• GOAL OF THE EXERCISE: In the listing below, set out as a numbered list the lines starting at the one containing "collector number: 82492" and ending at the one containing "collectors: H. M. Hall", with both of those lines included and blank lines omitted.

BEGIN DATA FOR PROCESSING

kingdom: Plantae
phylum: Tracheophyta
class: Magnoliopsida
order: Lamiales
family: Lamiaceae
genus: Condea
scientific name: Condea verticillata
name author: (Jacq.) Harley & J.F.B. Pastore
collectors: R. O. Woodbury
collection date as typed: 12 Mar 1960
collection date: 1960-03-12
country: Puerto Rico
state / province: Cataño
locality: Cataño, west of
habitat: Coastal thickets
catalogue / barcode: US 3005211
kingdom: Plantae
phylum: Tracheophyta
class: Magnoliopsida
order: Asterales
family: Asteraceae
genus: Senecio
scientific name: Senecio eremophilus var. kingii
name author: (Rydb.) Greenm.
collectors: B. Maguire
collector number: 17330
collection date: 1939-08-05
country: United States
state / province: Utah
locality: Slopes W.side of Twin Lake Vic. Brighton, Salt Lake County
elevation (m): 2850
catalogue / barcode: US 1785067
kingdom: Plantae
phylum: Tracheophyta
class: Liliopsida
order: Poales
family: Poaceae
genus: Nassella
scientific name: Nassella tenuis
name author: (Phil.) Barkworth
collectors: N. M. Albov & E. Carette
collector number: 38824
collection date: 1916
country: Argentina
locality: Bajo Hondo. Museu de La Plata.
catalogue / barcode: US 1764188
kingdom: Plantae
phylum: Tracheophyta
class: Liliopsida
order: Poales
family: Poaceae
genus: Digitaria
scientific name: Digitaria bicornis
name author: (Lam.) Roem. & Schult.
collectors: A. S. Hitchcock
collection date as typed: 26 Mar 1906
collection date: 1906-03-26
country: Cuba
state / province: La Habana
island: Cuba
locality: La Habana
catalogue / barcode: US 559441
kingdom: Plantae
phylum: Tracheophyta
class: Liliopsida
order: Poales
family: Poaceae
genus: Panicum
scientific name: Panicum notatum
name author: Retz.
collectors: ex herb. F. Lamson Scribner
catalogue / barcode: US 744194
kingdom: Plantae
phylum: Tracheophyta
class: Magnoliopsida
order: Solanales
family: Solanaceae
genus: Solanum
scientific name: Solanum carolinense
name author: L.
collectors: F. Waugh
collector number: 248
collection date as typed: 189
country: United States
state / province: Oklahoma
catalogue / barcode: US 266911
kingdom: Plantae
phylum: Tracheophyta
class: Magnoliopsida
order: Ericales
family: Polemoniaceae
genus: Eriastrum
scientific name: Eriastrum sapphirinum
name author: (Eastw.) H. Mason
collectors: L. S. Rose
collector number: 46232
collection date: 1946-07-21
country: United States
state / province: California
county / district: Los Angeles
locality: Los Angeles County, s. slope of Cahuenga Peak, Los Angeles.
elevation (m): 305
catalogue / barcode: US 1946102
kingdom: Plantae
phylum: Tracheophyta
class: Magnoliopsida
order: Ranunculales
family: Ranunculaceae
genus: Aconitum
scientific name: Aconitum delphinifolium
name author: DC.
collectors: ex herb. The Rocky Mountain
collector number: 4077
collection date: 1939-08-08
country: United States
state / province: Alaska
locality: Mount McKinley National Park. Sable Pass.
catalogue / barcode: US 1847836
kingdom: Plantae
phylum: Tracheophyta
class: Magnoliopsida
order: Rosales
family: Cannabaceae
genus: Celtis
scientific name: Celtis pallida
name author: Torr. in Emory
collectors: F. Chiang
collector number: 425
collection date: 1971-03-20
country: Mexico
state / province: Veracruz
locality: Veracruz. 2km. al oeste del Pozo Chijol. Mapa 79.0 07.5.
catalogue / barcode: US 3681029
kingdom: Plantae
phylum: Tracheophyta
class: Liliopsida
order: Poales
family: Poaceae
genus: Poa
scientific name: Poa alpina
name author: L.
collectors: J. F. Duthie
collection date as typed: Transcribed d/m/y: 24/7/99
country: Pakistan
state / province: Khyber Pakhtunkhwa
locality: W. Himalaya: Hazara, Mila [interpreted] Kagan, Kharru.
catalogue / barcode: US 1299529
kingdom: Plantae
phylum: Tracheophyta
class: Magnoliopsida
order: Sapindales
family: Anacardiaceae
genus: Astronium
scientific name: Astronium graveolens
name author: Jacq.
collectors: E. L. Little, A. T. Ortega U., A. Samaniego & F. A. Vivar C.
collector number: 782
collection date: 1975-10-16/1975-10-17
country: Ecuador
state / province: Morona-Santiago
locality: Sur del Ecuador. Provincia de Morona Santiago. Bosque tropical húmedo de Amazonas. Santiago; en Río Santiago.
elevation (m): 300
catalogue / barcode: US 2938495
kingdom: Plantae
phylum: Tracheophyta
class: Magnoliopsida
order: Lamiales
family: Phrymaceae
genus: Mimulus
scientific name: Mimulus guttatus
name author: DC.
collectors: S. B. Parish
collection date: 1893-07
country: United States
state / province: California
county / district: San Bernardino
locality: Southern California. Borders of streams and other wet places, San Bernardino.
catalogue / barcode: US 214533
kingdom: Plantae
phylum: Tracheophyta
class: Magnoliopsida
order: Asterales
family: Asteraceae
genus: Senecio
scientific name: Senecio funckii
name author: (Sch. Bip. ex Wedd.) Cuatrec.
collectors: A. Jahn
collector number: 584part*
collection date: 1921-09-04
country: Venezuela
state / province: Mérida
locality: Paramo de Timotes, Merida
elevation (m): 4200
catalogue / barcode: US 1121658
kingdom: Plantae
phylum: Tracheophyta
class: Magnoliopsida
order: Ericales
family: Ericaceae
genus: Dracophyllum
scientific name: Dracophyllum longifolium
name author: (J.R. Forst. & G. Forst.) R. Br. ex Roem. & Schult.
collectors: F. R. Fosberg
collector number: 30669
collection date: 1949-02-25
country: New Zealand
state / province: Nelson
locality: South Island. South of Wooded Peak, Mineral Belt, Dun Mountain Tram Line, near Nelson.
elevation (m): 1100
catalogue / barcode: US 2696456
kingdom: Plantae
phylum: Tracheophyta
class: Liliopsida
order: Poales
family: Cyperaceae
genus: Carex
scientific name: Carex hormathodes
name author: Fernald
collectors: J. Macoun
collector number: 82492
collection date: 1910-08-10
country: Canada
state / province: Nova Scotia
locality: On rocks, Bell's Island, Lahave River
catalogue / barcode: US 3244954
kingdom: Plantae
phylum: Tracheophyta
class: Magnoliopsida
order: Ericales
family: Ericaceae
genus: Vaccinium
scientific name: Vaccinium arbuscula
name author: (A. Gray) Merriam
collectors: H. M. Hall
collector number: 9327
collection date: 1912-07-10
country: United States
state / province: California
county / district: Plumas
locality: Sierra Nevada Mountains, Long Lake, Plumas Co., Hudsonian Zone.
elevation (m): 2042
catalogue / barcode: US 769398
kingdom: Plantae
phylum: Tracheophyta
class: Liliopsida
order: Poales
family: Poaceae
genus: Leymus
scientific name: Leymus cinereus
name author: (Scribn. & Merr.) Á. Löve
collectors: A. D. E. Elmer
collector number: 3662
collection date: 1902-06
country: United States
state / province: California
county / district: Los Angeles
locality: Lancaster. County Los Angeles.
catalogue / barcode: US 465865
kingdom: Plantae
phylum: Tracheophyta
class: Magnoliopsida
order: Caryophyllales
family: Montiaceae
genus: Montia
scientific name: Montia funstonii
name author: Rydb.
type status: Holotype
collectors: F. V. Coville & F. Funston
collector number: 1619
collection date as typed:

END DATA FOR PROCESSING

• TASK SOLUTION:
1. collector number: 82492
2. collection date: 1910-08-10
3. country: Canada
4. state / province: Nova Scotia
5. locality: On rocks, Bell's Island, Lahave River
6. catalogue / barcode: US 3244954
7. kingdom: Plantae
8. phylum: Tracheophyta
9. class: Magnoliopsida
10. order: Ericales
11. family: Ericaceae
12. genus: Vaccinium
13. scientific name: Vaccinium arbuscula
14. name author: (A. Gray) Merriam
15. collectors: H. M. Hall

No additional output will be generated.